The problem:
Going down the data below, set down exactly the line with "### Requirement 5: Match & Results Management" and each line after it through the line with "2. IF a match"; no other lines.

+ + + + +

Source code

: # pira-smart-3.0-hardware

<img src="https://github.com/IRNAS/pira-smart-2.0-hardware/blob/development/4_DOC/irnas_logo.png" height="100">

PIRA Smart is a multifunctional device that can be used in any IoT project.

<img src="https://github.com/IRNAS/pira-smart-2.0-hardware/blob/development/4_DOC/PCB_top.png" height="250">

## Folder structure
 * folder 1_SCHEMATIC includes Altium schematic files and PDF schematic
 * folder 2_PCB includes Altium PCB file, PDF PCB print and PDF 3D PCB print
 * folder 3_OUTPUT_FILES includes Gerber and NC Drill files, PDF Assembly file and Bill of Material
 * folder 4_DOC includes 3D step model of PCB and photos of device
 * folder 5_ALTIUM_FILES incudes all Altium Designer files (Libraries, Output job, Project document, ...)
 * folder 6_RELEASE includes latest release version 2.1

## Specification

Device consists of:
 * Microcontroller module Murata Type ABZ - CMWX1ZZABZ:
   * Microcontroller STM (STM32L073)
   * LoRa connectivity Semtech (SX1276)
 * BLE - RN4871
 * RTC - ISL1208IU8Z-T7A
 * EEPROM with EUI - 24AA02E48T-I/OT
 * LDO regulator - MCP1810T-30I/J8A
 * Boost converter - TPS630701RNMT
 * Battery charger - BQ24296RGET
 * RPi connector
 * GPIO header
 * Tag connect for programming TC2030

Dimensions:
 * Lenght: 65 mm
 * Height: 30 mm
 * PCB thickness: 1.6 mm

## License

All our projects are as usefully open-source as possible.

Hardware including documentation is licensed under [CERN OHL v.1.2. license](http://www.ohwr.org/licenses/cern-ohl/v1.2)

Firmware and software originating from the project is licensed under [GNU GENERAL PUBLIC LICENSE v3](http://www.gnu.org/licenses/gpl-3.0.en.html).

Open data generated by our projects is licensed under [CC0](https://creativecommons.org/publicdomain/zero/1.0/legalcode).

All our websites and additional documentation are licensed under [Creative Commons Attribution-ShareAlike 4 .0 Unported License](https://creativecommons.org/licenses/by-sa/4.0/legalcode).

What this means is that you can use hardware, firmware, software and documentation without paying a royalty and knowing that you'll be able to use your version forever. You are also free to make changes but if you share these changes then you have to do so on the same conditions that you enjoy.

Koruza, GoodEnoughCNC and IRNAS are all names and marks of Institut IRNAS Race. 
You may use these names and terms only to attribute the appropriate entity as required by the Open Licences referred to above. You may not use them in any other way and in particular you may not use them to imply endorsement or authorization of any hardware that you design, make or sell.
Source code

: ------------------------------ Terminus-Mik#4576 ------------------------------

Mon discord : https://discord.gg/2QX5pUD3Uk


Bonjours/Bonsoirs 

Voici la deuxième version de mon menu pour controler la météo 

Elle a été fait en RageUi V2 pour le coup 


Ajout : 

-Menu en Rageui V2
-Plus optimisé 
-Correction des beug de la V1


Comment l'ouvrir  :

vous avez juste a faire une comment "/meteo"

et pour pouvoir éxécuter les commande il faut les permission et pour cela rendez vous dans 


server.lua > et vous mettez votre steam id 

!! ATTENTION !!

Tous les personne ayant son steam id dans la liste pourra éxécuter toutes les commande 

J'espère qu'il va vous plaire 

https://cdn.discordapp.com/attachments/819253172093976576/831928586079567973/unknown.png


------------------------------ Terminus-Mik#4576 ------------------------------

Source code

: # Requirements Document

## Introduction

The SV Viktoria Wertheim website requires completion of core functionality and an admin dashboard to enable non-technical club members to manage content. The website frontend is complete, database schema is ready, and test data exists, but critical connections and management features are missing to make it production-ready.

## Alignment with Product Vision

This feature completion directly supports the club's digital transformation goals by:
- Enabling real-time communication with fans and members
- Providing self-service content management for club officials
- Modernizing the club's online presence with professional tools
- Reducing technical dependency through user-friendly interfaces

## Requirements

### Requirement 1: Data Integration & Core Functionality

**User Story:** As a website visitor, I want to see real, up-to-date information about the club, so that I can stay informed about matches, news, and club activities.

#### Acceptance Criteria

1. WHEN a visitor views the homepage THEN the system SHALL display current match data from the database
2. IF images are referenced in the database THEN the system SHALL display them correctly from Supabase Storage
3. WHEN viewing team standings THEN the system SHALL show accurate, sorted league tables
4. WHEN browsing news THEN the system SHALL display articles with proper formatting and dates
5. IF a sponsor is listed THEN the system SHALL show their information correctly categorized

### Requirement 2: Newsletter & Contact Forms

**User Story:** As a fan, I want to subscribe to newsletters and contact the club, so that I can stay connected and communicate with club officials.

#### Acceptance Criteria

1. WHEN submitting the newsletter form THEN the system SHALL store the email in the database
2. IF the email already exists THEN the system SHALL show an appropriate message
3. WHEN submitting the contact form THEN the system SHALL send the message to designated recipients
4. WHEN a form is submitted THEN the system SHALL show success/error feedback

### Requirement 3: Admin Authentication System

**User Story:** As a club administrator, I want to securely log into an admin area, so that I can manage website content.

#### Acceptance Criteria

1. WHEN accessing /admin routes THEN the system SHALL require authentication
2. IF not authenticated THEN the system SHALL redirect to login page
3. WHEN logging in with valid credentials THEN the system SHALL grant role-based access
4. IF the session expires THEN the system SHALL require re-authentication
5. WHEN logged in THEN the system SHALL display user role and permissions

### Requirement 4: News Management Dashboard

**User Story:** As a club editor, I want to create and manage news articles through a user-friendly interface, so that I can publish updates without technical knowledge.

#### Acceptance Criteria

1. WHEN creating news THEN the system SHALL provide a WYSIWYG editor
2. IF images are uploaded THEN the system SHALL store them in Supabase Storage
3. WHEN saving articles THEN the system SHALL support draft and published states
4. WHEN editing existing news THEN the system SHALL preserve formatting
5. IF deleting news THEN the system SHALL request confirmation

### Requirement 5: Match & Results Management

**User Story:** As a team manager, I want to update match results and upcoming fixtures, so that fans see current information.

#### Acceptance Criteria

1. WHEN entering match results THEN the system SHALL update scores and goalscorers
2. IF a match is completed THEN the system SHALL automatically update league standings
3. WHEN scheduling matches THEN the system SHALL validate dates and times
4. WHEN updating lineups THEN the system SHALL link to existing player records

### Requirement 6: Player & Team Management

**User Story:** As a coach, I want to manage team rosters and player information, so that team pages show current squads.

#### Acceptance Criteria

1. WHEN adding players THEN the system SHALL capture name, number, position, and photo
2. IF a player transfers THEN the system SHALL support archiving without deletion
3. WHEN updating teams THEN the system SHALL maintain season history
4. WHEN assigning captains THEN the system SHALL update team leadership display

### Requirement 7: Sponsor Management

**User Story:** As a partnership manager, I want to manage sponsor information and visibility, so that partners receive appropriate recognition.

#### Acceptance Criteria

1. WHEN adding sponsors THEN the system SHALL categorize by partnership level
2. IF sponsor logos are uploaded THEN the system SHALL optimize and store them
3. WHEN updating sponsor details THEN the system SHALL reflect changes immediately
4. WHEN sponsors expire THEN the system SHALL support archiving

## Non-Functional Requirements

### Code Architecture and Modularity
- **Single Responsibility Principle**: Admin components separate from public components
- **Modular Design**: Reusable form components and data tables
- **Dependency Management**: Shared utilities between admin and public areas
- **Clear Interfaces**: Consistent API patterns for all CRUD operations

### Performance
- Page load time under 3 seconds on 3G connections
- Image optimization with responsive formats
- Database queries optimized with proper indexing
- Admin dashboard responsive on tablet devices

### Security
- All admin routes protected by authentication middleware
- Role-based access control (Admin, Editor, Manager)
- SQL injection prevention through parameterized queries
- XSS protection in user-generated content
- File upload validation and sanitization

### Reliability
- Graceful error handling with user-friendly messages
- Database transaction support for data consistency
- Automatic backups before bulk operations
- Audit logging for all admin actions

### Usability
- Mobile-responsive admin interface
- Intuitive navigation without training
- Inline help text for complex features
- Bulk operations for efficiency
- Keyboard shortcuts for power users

+ + + + +

Result of the exercise:
### Requirement 5: Match & Results Management

**User Story:** As a team manager, I want to update match results and upcoming fixtures, so that fans see current information.

#### Acceptance Criteria

1. WHEN entering match results THEN the system SHALL update scores and goalscorers
2. IF a match is completed THEN the system SHALL automatically update league standings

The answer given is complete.